Given a spatial RDD, a query object x
, and an integer k, find the k
nearest spatial objects within the RDD from x
(distance between
x
and another geometrical object will be measured by the minimum
possible length of any line segment connecting those 2 objects).
Arguments
- rdd
A Sedona spatial RDD.
- x
The query object.
- k
Number of nearest spatail objects to return.
- index_type
Index to use to facilitate the KNN query. If NULL, then do not build any additional spatial index on top of
x
. Supported index types are "quadtree" and "rtree".- result_type
Type of result to return. If "rdd" (default), then the k nearest objects will be returned in a Sedona spatial RDD. If "sdf", then a Spark dataframe containing the k nearest objects will be returned. If "raw", then a list of k nearest objects will be returned.
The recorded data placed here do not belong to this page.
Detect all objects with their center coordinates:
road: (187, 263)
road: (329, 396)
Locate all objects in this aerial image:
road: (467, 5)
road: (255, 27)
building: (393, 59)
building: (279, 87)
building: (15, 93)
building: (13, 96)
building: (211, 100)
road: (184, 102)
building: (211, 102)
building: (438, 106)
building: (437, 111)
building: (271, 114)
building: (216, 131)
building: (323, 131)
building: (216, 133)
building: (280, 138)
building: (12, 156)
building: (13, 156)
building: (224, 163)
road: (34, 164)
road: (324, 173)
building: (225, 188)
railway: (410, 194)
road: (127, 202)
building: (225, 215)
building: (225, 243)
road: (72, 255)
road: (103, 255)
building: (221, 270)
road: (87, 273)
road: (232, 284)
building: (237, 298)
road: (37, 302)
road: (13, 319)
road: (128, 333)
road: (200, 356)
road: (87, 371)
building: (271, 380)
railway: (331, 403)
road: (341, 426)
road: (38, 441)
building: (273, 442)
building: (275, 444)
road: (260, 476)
Each element within this list will be a JVM object of type
org.locationtech.jts.geom.Geometry
.
See also
Other Sedona spatial query:
sedona_range_query()
Examples
library(sparklyr)
library(apache.sedona)
sc <- spark_connect(master = "spark://HOST:PORT")
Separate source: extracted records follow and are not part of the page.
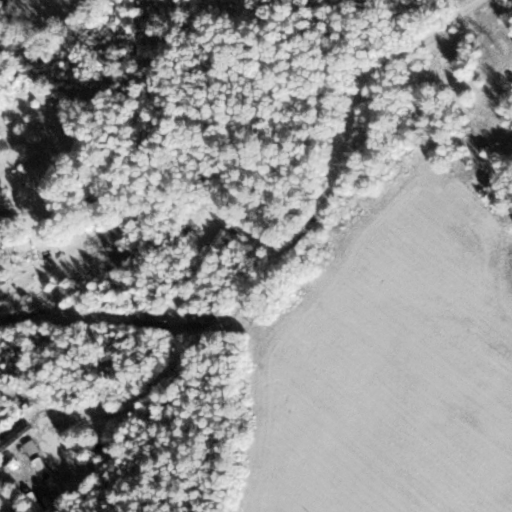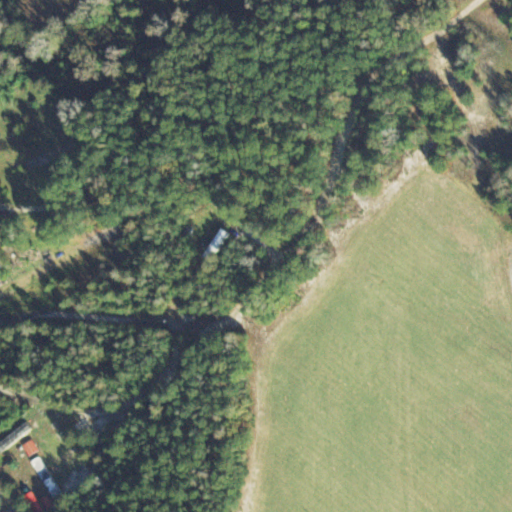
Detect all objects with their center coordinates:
road: (462, 4)
road: (472, 4)
road: (353, 111)
building: (47, 476)
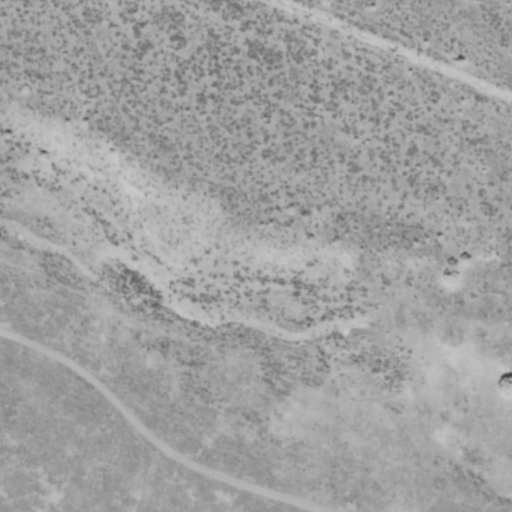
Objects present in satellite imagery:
road: (169, 433)
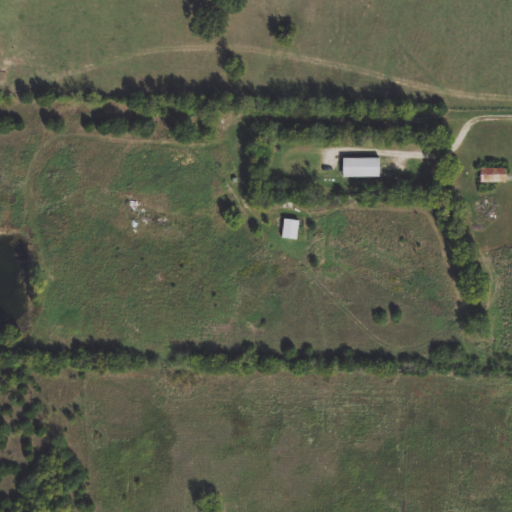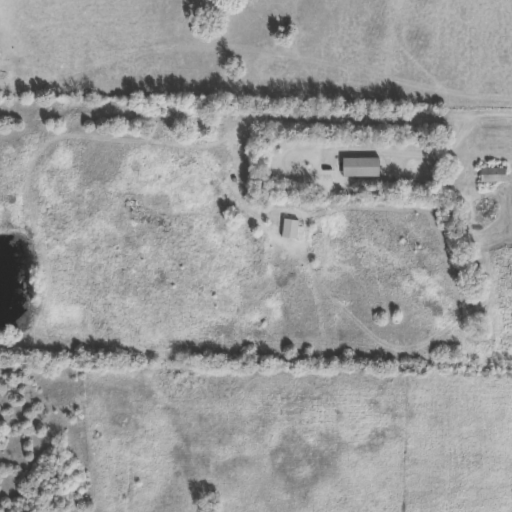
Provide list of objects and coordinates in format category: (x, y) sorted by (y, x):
road: (456, 137)
building: (362, 168)
building: (364, 169)
building: (493, 176)
building: (293, 231)
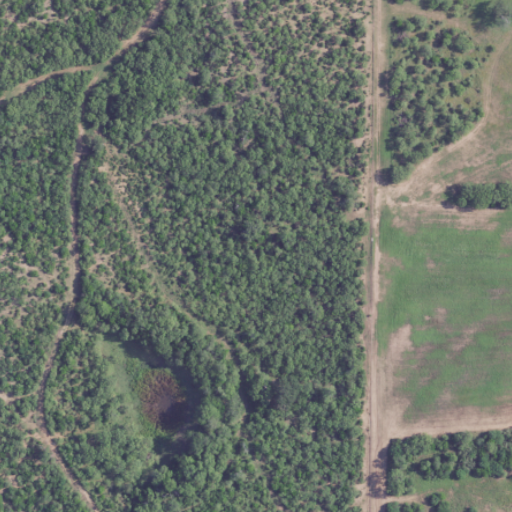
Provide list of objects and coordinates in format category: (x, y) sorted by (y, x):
road: (175, 27)
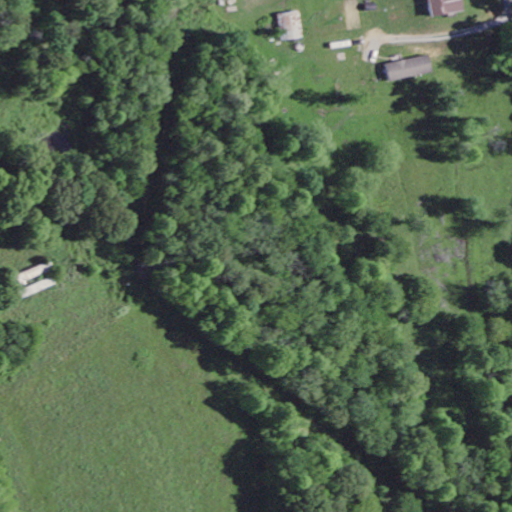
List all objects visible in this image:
road: (511, 1)
building: (442, 7)
building: (289, 27)
building: (408, 69)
if (!inherits(sc, "test_connection")) {
knn_query_pt_x <- -84.01
knn_query_pt_y <- 34.01
knn_query_pt_tbl <- sdf_sql(
sc,
sprintf(
"SELECT ST_GeomFromText(\"POINT(%f %f)\") AS `pt`",
knn_query_pt_x,
knn_query_pt_y
)
) %>%
collect()
knn_query_pt <- knn_query_pt_tbl$pt[[1]]
input_location <- "/dev/null" # replace it with the path to your input file
rdd <- sedona_read_geojson_to_typed_rdd(
sc,
location = input_location,
type = "polygon"
)
knn_result_sdf <- sedona_knn_query(
rdd,
x = knn_query_pt, k = 3, index_type = "rtree", result_type = "sdf"
)
}